DIRECTIVE:
Every line below from the one containing "focal_35mm: 28" through the one containing "exposure_s: 1/1845" must be transcribed exactly. Omit all lines outside that stretch.

****************

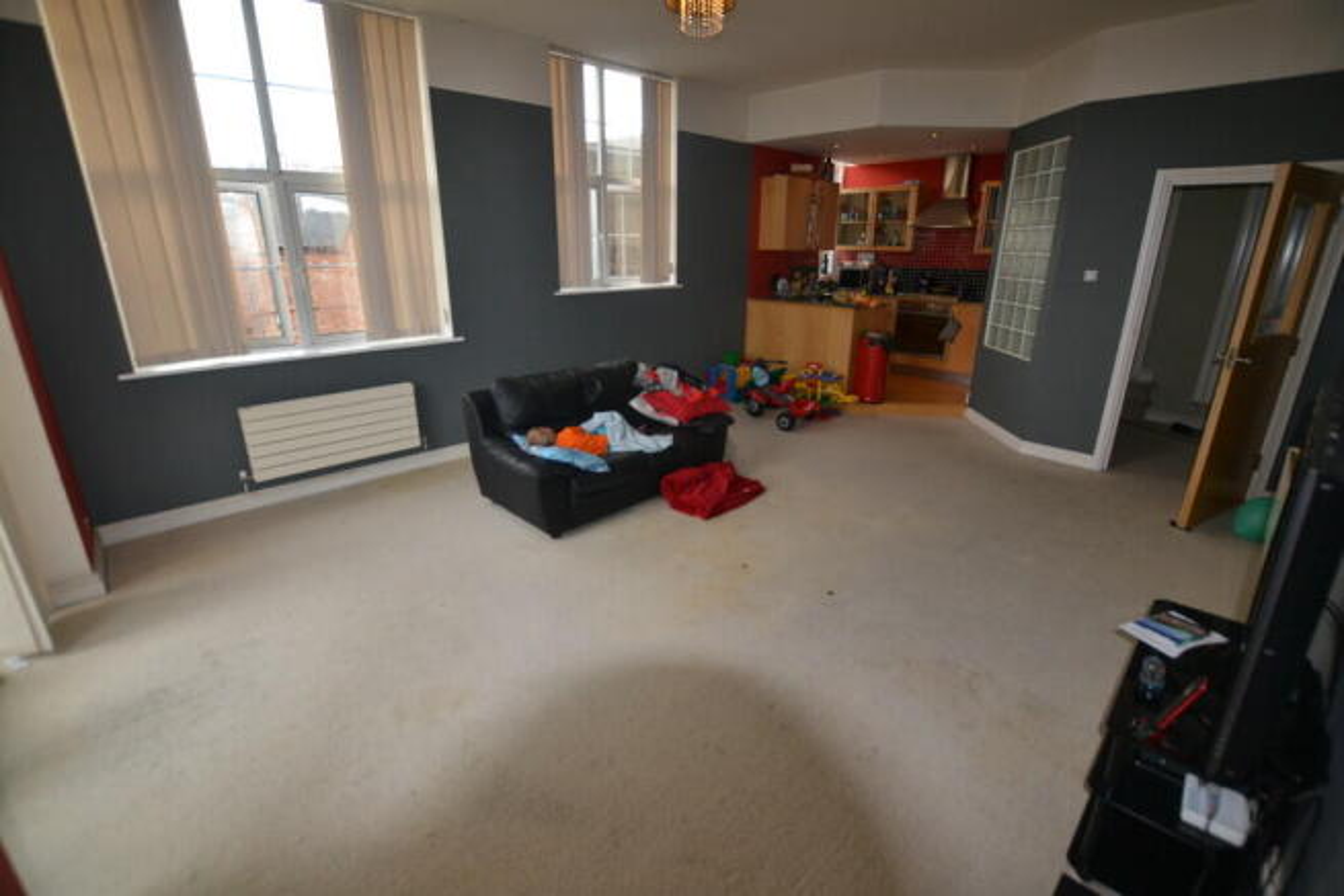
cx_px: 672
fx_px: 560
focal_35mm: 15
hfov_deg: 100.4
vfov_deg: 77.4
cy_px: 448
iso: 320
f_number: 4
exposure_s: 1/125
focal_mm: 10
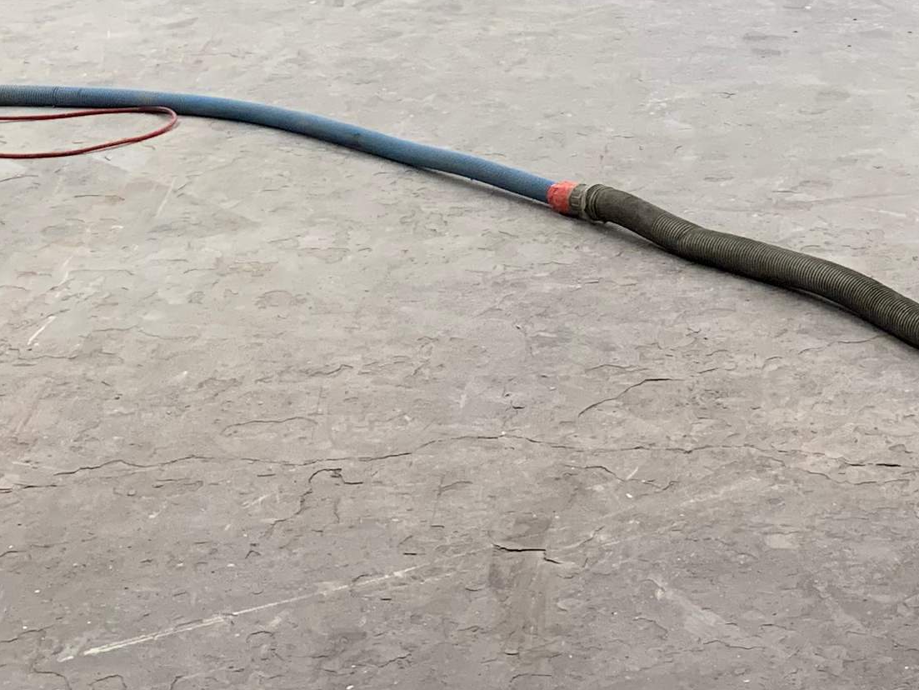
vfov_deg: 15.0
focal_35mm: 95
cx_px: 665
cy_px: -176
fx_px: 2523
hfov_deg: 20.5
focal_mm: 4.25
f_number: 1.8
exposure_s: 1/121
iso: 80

****************

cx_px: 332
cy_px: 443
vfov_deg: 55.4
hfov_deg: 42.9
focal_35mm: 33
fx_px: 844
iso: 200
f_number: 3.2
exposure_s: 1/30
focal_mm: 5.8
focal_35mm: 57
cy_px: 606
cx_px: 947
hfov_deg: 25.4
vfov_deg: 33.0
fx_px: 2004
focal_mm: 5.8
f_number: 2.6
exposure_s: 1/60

****************

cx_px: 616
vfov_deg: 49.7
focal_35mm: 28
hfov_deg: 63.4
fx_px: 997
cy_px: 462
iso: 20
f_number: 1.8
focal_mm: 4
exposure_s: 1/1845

****************

FINISHED TASK:
focal_35mm: 28
hfov_deg: 63.4
fx_px: 997
cy_px: 462
iso: 20
f_number: 1.8
focal_mm: 4
exposure_s: 1/1845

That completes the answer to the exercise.